= De numeris triangularibus et inde de progressionibus arithmeticis: Magisteria magna =

17th-century mathematics text

De numeris triangularibus et inde de progressionibus arithmeticis: Magisteria magna is a 38-page mathematical treatise written in the early 17th century by Thomas Harriot, lost for many years, and finally published in facsimile form in 2009 in the book Thomas Harriot's Doctrine of Triangular Numbers: the "Magisteria Magna". Harriot's work dates from before the invention of calculus, and uses finite differences to accomplish many of the tasks that would later be made more easy by calculus.

==De numeris triangularibus==
Thomas Harriot wrote De numeris triangularibus et inde de progressionibus arithmeticis: Magisteria magna in the early 1600s, and showed it to his friends. By 1618 it was complete, but in 1621 Harriot died before publishing it. Some of its material was published posthumously, in 1631, as Artis analyticae praxis, but the rest languished in the British Library among many other pages of Harriot's works, and became forgotten until its rediscovery in the late 1700s. It was finally published in its entirety, as part of the 2009 book Thomas Harriot’s Doctrine of Triangular Numbers: the "Magisteria Magna".

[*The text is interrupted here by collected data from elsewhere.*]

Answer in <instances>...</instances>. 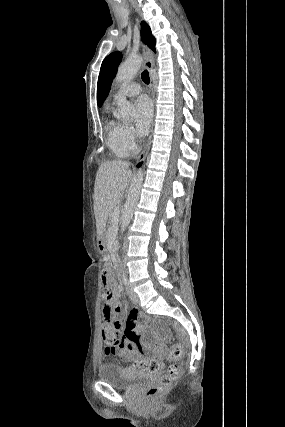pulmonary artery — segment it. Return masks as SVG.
<instances>
[{"label": "pulmonary artery", "instance_id": "pulmonary-artery-1", "mask_svg": "<svg viewBox=\"0 0 285 427\" xmlns=\"http://www.w3.org/2000/svg\"><path fill=\"white\" fill-rule=\"evenodd\" d=\"M142 88L141 85L137 82H128L124 84L120 90L118 91L119 94H122L126 97H134L141 93Z\"/></svg>", "mask_w": 285, "mask_h": 427}]
</instances>
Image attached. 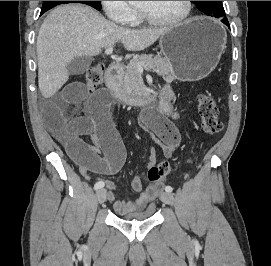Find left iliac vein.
<instances>
[{"label":"left iliac vein","mask_w":271,"mask_h":266,"mask_svg":"<svg viewBox=\"0 0 271 266\" xmlns=\"http://www.w3.org/2000/svg\"><path fill=\"white\" fill-rule=\"evenodd\" d=\"M160 199L164 203L171 205V206H174V197L171 193H169V192L162 193Z\"/></svg>","instance_id":"1"}]
</instances>
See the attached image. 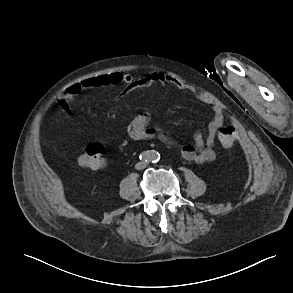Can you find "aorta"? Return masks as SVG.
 I'll list each match as a JSON object with an SVG mask.
<instances>
[{
  "instance_id": "aorta-1",
  "label": "aorta",
  "mask_w": 293,
  "mask_h": 293,
  "mask_svg": "<svg viewBox=\"0 0 293 293\" xmlns=\"http://www.w3.org/2000/svg\"><path fill=\"white\" fill-rule=\"evenodd\" d=\"M158 157H159V154H158V152H156V151H152V152H150V154H149V159H150L151 161H156V160L158 159Z\"/></svg>"
}]
</instances>
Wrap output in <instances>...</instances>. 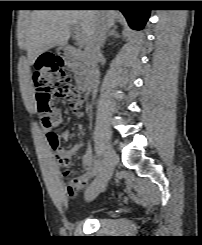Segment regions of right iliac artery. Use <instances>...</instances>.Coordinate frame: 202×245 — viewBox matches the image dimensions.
<instances>
[{"label": "right iliac artery", "mask_w": 202, "mask_h": 245, "mask_svg": "<svg viewBox=\"0 0 202 245\" xmlns=\"http://www.w3.org/2000/svg\"><path fill=\"white\" fill-rule=\"evenodd\" d=\"M104 163V159L103 158H99L98 160H96L95 162V167L97 170H100L102 165Z\"/></svg>", "instance_id": "right-iliac-artery-1"}]
</instances>
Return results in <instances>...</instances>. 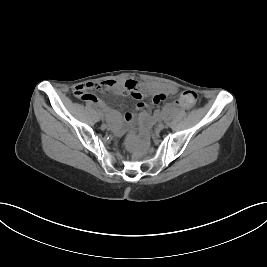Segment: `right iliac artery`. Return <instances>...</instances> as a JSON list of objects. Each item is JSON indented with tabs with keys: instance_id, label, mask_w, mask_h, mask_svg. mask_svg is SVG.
Segmentation results:
<instances>
[{
	"instance_id": "right-iliac-artery-1",
	"label": "right iliac artery",
	"mask_w": 267,
	"mask_h": 267,
	"mask_svg": "<svg viewBox=\"0 0 267 267\" xmlns=\"http://www.w3.org/2000/svg\"><path fill=\"white\" fill-rule=\"evenodd\" d=\"M96 112H97L98 114H102V111H101L99 108H96Z\"/></svg>"
}]
</instances>
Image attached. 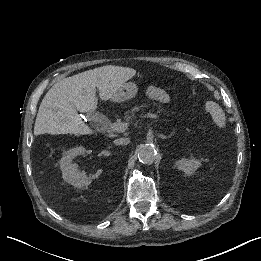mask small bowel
I'll return each mask as SVG.
<instances>
[{"label":"small bowel","mask_w":261,"mask_h":261,"mask_svg":"<svg viewBox=\"0 0 261 261\" xmlns=\"http://www.w3.org/2000/svg\"><path fill=\"white\" fill-rule=\"evenodd\" d=\"M145 92H146V95L153 100H156V101H159L162 103H166L169 101L168 93L160 87L149 86L146 88Z\"/></svg>","instance_id":"obj_1"}]
</instances>
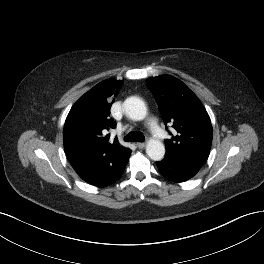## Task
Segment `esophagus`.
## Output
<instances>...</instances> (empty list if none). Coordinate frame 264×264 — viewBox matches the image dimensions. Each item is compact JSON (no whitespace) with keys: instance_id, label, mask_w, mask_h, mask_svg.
I'll return each instance as SVG.
<instances>
[{"instance_id":"34e87169","label":"esophagus","mask_w":264,"mask_h":264,"mask_svg":"<svg viewBox=\"0 0 264 264\" xmlns=\"http://www.w3.org/2000/svg\"><path fill=\"white\" fill-rule=\"evenodd\" d=\"M136 146H137L139 149H143V148L146 146V143H145V142H137V143H136Z\"/></svg>"}]
</instances>
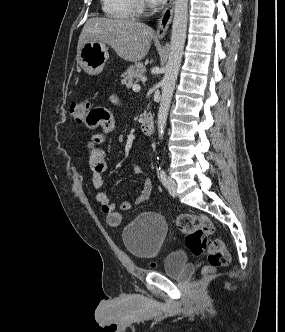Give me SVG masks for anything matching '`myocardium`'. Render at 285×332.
<instances>
[{"label":"myocardium","instance_id":"1","mask_svg":"<svg viewBox=\"0 0 285 332\" xmlns=\"http://www.w3.org/2000/svg\"><path fill=\"white\" fill-rule=\"evenodd\" d=\"M136 13L139 15H147L150 11L147 0H134Z\"/></svg>","mask_w":285,"mask_h":332}]
</instances>
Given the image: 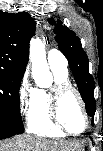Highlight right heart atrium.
<instances>
[{
    "mask_svg": "<svg viewBox=\"0 0 103 151\" xmlns=\"http://www.w3.org/2000/svg\"><path fill=\"white\" fill-rule=\"evenodd\" d=\"M32 96V89L29 86L27 77L24 76L19 84L17 97L18 104L21 111H23L27 105L30 104Z\"/></svg>",
    "mask_w": 103,
    "mask_h": 151,
    "instance_id": "obj_1",
    "label": "right heart atrium"
}]
</instances>
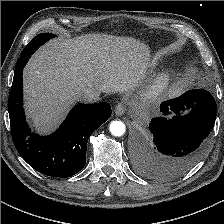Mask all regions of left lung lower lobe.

The title can be translated as "The Great Doctrine of triangular numbers and, through them, of arithmetic progressions". Harriot's work concerns finite differences, and their uses in interpolation for calculating mathematical tables for navigation. Harriot forms the triangular numbers through the inverse process to finite differencing, partial summation, starting from a sequence of constant value one.
Repeating this process produces the higher-order binomial coefficients,
which in this way can be thought of as generalized triangular numbers, and which give the first part of Harriot's title.

Harriot's results were only improved 50 years later by Isaac Newton, and prefigure Newton's use of Newton polynomials for interpolation. As reviewer Matthias Schemmel writes, this work "shows what was possible in dealing with functional relations before the advent of the calculus".

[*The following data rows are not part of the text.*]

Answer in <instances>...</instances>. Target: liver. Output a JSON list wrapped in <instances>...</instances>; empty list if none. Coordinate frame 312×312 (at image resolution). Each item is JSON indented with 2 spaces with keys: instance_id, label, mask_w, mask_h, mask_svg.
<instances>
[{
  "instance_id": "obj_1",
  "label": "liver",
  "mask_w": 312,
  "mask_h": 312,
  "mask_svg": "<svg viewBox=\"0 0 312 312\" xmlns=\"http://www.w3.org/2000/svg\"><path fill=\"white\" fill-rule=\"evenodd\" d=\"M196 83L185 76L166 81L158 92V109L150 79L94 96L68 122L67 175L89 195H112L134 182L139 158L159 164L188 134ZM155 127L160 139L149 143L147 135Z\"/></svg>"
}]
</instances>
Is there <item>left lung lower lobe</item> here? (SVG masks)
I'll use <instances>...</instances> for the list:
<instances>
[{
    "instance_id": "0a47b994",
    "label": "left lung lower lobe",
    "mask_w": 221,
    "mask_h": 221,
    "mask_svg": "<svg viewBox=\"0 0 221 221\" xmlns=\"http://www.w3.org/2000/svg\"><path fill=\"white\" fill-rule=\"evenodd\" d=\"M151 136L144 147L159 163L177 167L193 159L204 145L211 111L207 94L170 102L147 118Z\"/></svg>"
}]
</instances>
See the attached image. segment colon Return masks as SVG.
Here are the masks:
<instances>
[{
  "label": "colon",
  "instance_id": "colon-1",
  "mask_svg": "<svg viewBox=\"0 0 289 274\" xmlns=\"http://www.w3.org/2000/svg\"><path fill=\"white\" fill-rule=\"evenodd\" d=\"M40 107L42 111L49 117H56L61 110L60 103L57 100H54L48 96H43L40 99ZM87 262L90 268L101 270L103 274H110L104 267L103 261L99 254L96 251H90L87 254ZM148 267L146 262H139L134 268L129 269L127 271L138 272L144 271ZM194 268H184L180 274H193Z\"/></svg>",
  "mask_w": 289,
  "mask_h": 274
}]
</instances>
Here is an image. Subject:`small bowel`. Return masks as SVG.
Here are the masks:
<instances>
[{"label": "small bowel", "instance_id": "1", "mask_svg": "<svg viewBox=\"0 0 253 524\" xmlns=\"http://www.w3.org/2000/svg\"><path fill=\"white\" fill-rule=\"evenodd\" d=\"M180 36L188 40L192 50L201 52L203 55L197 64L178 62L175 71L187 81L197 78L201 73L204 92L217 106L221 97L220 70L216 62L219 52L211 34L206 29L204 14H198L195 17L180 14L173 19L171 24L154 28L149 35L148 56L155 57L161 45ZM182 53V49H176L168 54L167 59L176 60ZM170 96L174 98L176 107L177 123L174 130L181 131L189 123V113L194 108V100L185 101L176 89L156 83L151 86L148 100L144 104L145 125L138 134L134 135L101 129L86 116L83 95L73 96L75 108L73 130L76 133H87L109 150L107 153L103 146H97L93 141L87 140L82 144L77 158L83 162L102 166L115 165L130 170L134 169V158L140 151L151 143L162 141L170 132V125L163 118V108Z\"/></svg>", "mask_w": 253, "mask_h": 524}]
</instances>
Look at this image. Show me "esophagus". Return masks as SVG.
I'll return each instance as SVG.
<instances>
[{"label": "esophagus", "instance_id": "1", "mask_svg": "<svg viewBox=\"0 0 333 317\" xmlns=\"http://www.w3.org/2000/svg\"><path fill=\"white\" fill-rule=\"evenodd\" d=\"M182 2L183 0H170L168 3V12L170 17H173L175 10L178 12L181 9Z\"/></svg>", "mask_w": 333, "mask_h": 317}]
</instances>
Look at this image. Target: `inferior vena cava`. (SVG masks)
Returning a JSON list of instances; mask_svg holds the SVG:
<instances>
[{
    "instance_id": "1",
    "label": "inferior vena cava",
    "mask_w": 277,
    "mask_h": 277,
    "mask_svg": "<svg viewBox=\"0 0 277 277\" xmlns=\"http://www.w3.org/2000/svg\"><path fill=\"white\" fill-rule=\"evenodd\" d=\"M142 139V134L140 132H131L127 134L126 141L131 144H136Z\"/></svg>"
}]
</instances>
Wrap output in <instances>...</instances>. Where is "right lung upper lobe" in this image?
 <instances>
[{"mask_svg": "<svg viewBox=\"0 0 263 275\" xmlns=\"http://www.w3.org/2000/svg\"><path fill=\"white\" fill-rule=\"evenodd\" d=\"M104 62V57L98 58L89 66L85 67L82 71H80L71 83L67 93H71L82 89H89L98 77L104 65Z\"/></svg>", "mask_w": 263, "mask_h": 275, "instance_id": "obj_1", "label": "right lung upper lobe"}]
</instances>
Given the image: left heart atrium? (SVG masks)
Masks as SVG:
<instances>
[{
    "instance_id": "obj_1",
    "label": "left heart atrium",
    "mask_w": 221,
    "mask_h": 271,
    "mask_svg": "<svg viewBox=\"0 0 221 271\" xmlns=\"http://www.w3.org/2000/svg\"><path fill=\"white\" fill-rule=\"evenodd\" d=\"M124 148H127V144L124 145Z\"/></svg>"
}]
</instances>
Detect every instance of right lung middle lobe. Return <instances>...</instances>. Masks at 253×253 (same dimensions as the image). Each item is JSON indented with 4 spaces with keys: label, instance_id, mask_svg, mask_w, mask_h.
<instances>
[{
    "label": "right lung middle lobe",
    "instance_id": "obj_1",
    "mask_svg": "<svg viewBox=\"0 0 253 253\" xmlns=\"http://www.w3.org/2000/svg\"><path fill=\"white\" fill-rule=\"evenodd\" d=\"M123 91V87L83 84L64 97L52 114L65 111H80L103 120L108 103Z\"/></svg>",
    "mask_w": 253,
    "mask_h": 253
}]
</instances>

The work was written as a 38-page manuscript in Latin, and Harriot wrote it up as if for publication, with a title page. However, much of its content consists of calculations and formulas with very little explanatory text, leading at least some of Harriot's contemporaries such as Sir Charles Cavendish to complain of the difficulty of understanding it.

==Thomas Harriot’s Doctrine==
The monograph Thomas Harriot’s Doctrine of Triangular Numbers: the "Magisteria Magna", edited by Janet Beery and Jackie Stedall, was published in 2009 by the European Mathematical Society in their newly created Heritage of European Mathematics series. Its subject is De numeris triangularibus, and the third of its three sections consists of a facsimile reproduction of Harriot's manuscript, with each page facing a page of commentary by the editors, including translations of its Latin passages. The earlier parts of Beery and Stedall's book survey the material in Harriot's work, the context for this work, the chronology of its loss and recovery, and the effect of this work on the 17th-century mathematicians who read it.

Although reviewer Matthias Schemmel suggests that the 2009 monograph is primarily aimed at historians of mathematics, who "will welcome this book as providing new insights into the development of mathematics", he suggests that it may also be of interest to other mathematicians and could perk their interest in the history of mathematics.